UN Special Rapporteur on Freedom of Religion or Belief, Ahmed Shaheed has called on the government of Sri Lanka to take action against hate propaganda targeting Muslim communities, spread through unregulated media and is instigating ethno-religious tension for political gain.
The UN official, who was in Sri Lanka on a 12 day mission from 15 August 2019, held a press conference in Colombo yesterday (26) to brief the media on his findings.
The Special Rapporteur is to present a report containing his conclusions and recommendations to the UN Human Rights Council (UNHRC) in March 2020.
“Failure by the State to take action to address incitement to hatred and violence will allow extremism to escalate and pose serious challenges to peace-building.

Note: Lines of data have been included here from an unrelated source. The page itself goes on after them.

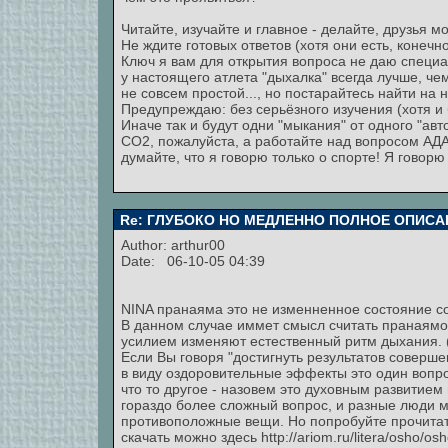
Читайте, изучайте и главное - делайте, друзья мо
Не ждите готовых ответов (хотя они есть, конечн
Ключ я вам для открытия вопроса не даю специал
у настоящего атлета "дыхалка" всегда лучше, че
не совсем простой..., но постарайтесь найти на 
Предупреждаю: без серьёзного изучения (хотя и
Иначе так и будут одни "мыкания" от одного "авто
СО2, пожалуйста, а работайте над вопросом
думайте, что я говорю только о спорте! Я говорю
Re: ГЛУБОКО НО МЕДЛЕННО ПОЛНОЕ ОПИСА
Author:
arthur00
Date: 06-10-05 04:39
NINA пранаяма это не изменненное состояние с
В данном случае иммет смысл считать пранаямо
усилием изменяют естественный ритм дыхания. (
Если Вы говоря "достигнуть результатов соверш
в виду оздоровительные эффекты это один вопро
что то другое - назовем это духовным развитием
гораздо более сложный вопрос, и разные люди 
противоположные вещи. Но попробуйте прочитат
скачать можно здесь http://ariom.ru/litera/osho/os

The ethno-religious tension must not be treated as mere sporadic incidents; the underlying unease and hostility existed long before the Easter attacks and subsequent violence,” Shaheed said.
“I call on the Government and all others to create an enabling environment for the exercise of fundamental freedoms, in the lead-up to elections and not to use ethno-religious tensions for electoral gain,” Shaheed noted.
He continued, “There is a serious deficit of trust among ethno-religious communities in Sri Lanka following the deadly Easter Sunday bomb blasts and subsequent mob violence this year, and these tensions must not be ignored.”
“While the Government promptly brought the situation more or less under control after the bomb blasts, many religious communities remain very concerned about their security because of incitement to hatred and violence by some religious extremists.”
Shaheed observed that the long-standing traditions of religious harmony and co-existence in Sri Lanka, as well as tolerance and sustainable peace were at risk from religious and political violence, lack of accountability, distrust of institutions and resentment against perceived majoritarian privilege.
“It is time for Sri Lanka to vigorously adopt measures to protect the rights of all people and to hold perpetrators accountable, regardless of their ethno-religious background,” he said.
“Women’s experiences of ethno-religious hostility including violence, displacement and stereotyping must also be effectively addressed.”
“There is a need for sustainable inter-communal and inter-religious dialogue for trust and peace building as well as reconciliation. Space must be provided for moderate voices, for concerns to be flagged and for grievances to be addressed,” the UN official noted.
“I have seen encouraging initiatives by different State institutions, civil society organisations and religious leaders on the issues of reconciliation and promotion of peaceful coexistence.” he said.
“However, freedom of religion or belief is not about religious tolerance alone, it is about the right of each individual to be treated equally in their choice to believe or not to believe, and whether to manifest it in private or in public.”
The UN expert said resilience against religious extremism could be built by a range of measures including strengthening the rule of law, addressing root causes, improving education for all and protecting religious diversity.
During his mission, Shaheed met government officials and local authorities. He visited the north, east, central and northwest parts of the country and also held meetings with representatives of ethnic and religious or belief communities, civil society organisations, and the UN.